--- PASSAGE FOR REVIEW ---

In standard units, **all** bell-shaped curves look the same.
    - mean of 0
    - SD of 1

## The (standard) normal curve

- The bell curves we've seen look essentially the same once standardized.
- This shape is called the **standard normal curve**.

$$
\phi(z) = \frac{1}{\sqrt{2 \pi}} e^{-\frac{1}{2}z^2}
$$


## The standard normal curve

In [None]:
# define normal_curve using numpy
def normal_curve(x):
    return 1 / np.sqrt(2*np.pi) * np.exp(-x**2/2)

In [None]:
#: plot the curve
x = np.linspace(-4, 4, 1000)
y = normal_curve(x)

plt.plot(x, y, color='black')

## Heights/weights are approximately normal

In [None]:
#: plot against normal curve
plt.hist(standardized.column('Height'), label='Height', **defaults);
plt.hist(standardized.column('Weight'), label='Weight', **defaults);
plt.plot(x, y, color='black', linestyle='--', label='Normal')
plt.legend(loc='upper right')

## The normal distribution

- We think of normal curve as a "continuous histogram"
    - a.k.a., probability density
- Mean and median are zero.
- Like a histogram:
    - total area is 1
    - area between $a$ and $b$ is probability of observing value between $a$ and $b$

In [None]:
#: plot the area under the curve
[a, b] = [-2, -.5]
ix = (x >= a) & (x <= b)
plt.plot(x, y, color='black')
plt.fill_between(x[ix], y[ix])

## Calculating area under the curve

- `stats.norm.cdf(z)`: area under curve from $-\infty$ to $z$

Uses a Python module for statistics:   
`from scipy import stats`

## Discussion question

What will `stats.norm.cdf(0)` evaluate to?

- A) $0$
- B) $0.4$
- C) $0.5$
- D) $1$


## Answer

In [None]:
#: calculate area between -infinity and 0
from scipy import stats
stats.norm.cdf(0)

In [None]:
#: plot the area under the curve
[a, b] = [-np.inf, 0]
ix = (x >= a) & (x <= b)
plt.plot(x, y, color='black')
plt.fill_between(x[ix], y[ix])

## Example: area between [-1, 0]

- Strategy: 
$$(\text{area from $-\infty$ to $0$}) - (\text{area from -$\infty$ to $-1$})$$

In [None]:
#: plot the area under the curve
[a, b] = [-1, 0]
ix = (x <= b)
ix_out = (x <= a)
plt.plot(x, y, color='black')
plt.fill_between(x[ix], y[ix], hatch='-')
plt.fill_between(x[ix_out], y[ix_out], hatch='|', alpha=.5)

## In general...

- Area within $[a,b]$ is ``stats.norm.cdf(b) - stats.norm.cdf(a)``

## Within 1 SD of the mean

In [None]:
#: plot the area under the curve
[a, b] = [-1, 1]
ix = (x >= a) & (x <= b)
plt.plot(x, y, color='black')
plt.fill_between(x[ix], y[ix])

In [None]:
stats.norm.cdf(1) - stats.norm.cdf(-1)

In [None]:
height_and_weight.where(
    'Height', are.not_below(mean_height - 1*height_sd)
).where(
    'Height', are.not_above(mean_height + 1*height_sd)
).num_rows/height_and_weight.num_rows

In [None]:
height_and_weight.where(
    'Weight', are.not_below(mean_weight - 1*weight_sd)
).where(
    'Weight', are.not_above(mean_weight + 1*weight_sd)

--- INFORMATION ---

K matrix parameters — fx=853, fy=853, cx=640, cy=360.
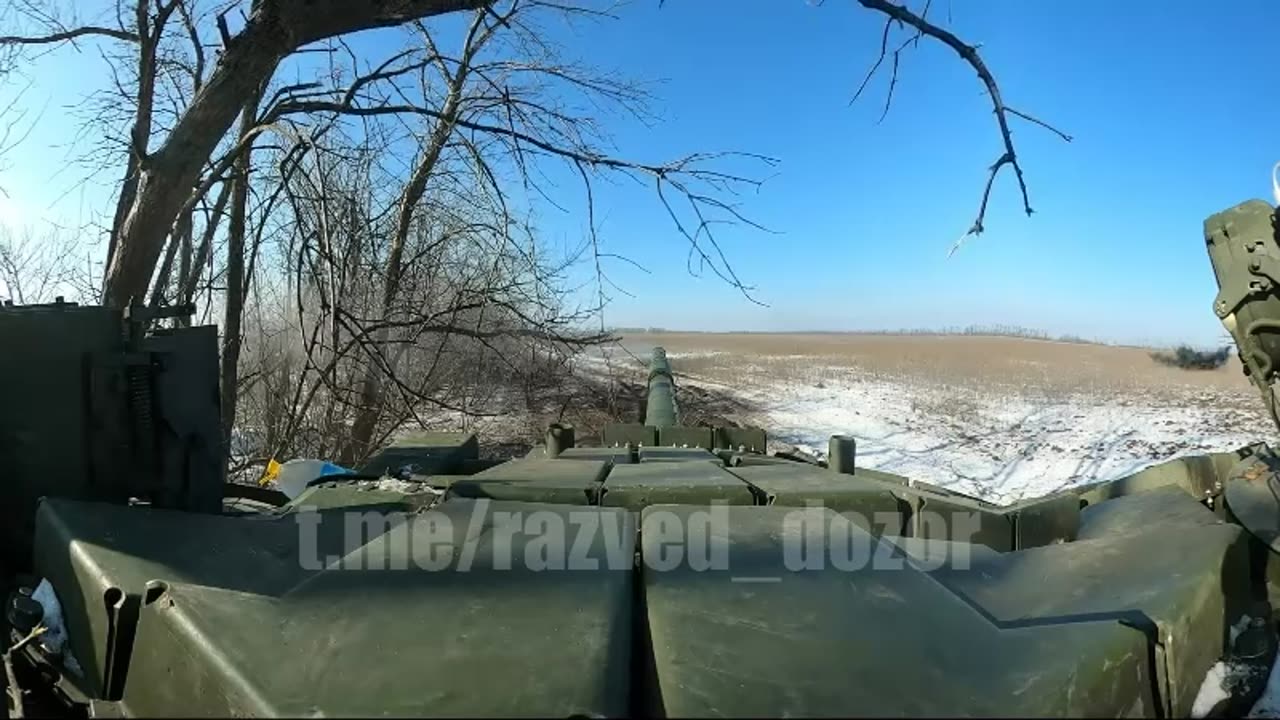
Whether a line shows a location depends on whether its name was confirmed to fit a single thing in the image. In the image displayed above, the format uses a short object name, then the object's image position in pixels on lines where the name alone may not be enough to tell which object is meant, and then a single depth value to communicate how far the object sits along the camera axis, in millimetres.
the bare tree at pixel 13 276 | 11616
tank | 1614
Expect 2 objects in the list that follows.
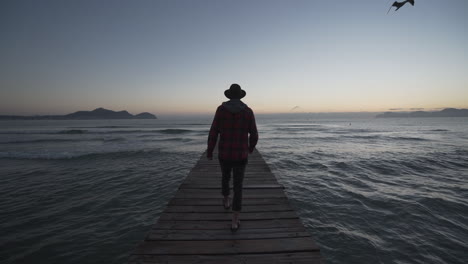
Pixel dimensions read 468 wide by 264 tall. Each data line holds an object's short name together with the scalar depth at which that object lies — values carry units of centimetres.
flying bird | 836
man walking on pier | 313
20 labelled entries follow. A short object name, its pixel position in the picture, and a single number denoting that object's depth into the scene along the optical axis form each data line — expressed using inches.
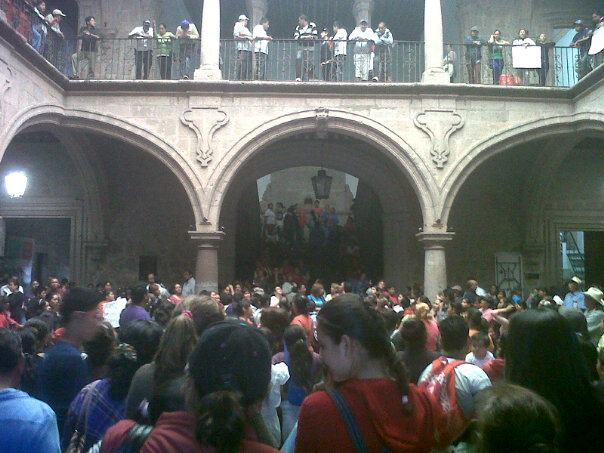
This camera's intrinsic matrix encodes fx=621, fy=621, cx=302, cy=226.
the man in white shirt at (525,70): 553.3
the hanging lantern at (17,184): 551.8
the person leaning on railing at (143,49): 542.2
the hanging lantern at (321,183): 573.9
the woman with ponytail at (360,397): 79.0
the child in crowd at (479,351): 195.5
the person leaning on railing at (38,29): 490.3
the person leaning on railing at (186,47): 551.5
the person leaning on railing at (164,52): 540.4
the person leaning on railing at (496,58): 548.7
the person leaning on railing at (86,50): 542.0
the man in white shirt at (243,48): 541.6
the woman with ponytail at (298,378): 166.7
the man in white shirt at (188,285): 552.0
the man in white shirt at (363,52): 537.3
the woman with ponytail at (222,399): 70.1
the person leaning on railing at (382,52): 542.3
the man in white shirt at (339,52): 542.3
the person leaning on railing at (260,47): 540.4
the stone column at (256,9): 617.3
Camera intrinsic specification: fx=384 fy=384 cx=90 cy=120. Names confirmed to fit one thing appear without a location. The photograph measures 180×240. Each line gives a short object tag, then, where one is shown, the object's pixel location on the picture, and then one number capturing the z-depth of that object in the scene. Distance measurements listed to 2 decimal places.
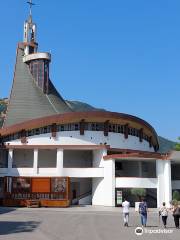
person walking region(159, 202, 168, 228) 18.83
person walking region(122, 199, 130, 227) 19.61
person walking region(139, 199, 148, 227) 18.97
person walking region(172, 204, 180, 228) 18.80
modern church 35.78
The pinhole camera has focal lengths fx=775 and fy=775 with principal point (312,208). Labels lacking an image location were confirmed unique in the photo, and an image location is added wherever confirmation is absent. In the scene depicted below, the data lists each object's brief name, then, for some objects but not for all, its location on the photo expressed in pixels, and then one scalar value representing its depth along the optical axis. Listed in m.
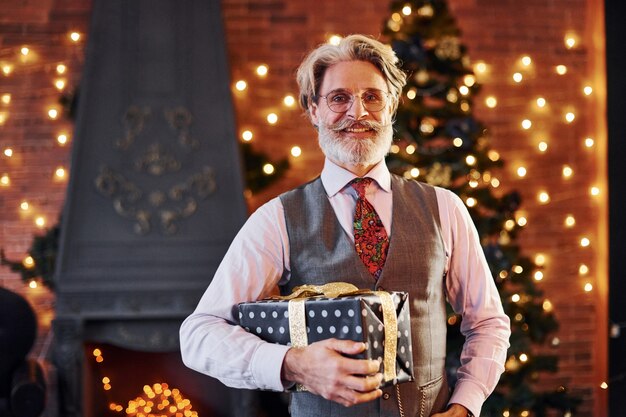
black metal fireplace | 3.86
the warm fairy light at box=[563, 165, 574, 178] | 4.56
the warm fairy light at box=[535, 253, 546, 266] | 4.52
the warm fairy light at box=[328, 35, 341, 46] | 4.27
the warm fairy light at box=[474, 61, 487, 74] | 4.51
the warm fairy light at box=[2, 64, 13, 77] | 4.30
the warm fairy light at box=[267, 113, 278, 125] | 4.37
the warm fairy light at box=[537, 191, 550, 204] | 4.51
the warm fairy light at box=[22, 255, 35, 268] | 4.12
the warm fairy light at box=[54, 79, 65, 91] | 4.30
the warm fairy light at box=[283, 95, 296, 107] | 4.39
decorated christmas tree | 3.64
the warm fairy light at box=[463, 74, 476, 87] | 4.31
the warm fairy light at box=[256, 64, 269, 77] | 4.39
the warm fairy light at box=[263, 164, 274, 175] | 4.20
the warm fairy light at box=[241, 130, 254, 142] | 4.34
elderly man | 1.53
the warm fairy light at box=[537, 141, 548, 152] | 4.52
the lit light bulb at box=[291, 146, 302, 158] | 4.38
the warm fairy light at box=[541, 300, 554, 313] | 4.21
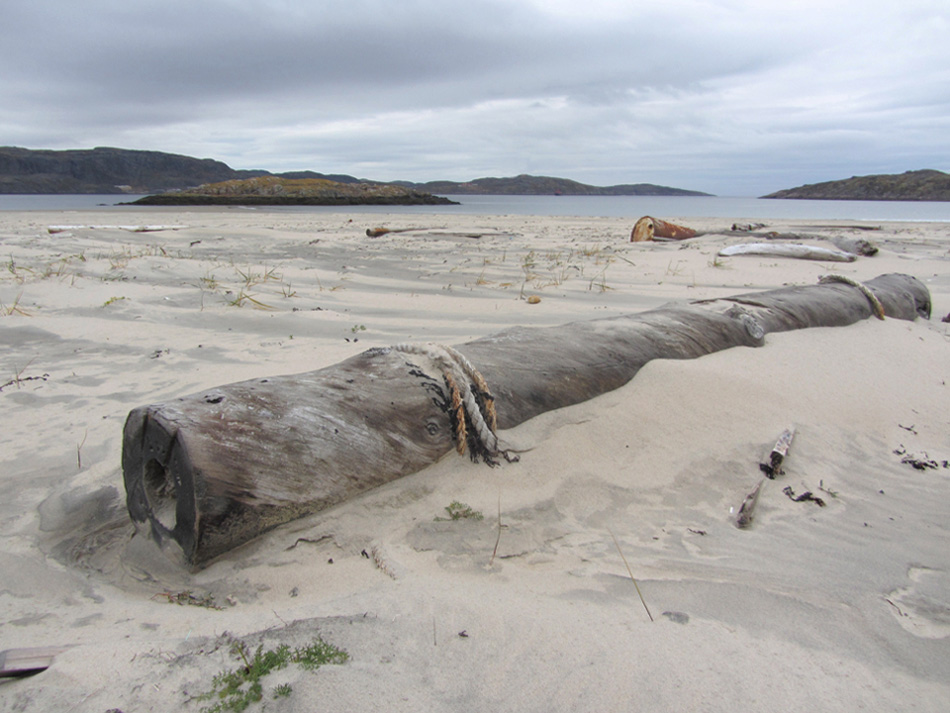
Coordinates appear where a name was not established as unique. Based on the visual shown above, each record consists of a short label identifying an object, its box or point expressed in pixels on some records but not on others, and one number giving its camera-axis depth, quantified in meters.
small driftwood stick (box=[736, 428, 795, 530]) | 1.95
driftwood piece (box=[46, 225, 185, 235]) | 11.30
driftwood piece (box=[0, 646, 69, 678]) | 1.11
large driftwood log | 1.63
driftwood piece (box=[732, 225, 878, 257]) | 9.07
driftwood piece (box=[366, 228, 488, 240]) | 12.13
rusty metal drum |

---

_WHAT THE TASK REQUIRES_.
Pick up the lecture notes on the standard normal curve at the point where they stop and keep writing them.

_ANSWER TO THIS EXERCISE_.
).num_rows/height_and_weight.num_rows

## Within 2 SDs of the mean

In [None]:
#: plot the area under the curve
[a, b] = [-2, 2]
ix = (x >= a) & (x <= b)
plt.plot(x, y, color='black')
plt.fill_between(x[ix], y[ix])

In [None]:
stats.norm.cdf(2) - stats.norm.cdf(-2)

In [None]:
height_and_weight.where(
    'Height', are.not_below(mean_height - 2*height_sd)
).where(
    'Height', are.not_above(mean_height + 2*height_sd)
).num_rows/height_and_weight.num_rows

In [None]:
height_and_weight.where(
    'Weight', are.not_below(mean_weight - 2*weight_sd)
).where(
    'Weight', are.not_above(mean_weight + 2*weight_sd)
).num_rows/height_and_weight.num_rows

## Normal Approximations

* Chebyshev's Inequality says that at least 1-1/4 = 75% of the data is within 2 SDs of the mean. 
* When the data is bell-shaped (normally distributed), actually very close to 95% of the data falls within 2 SDs of the mean.

![normal.PNG](attachment:normal.PNG)

## What percentage of men weigh between 200 and 225 pounds?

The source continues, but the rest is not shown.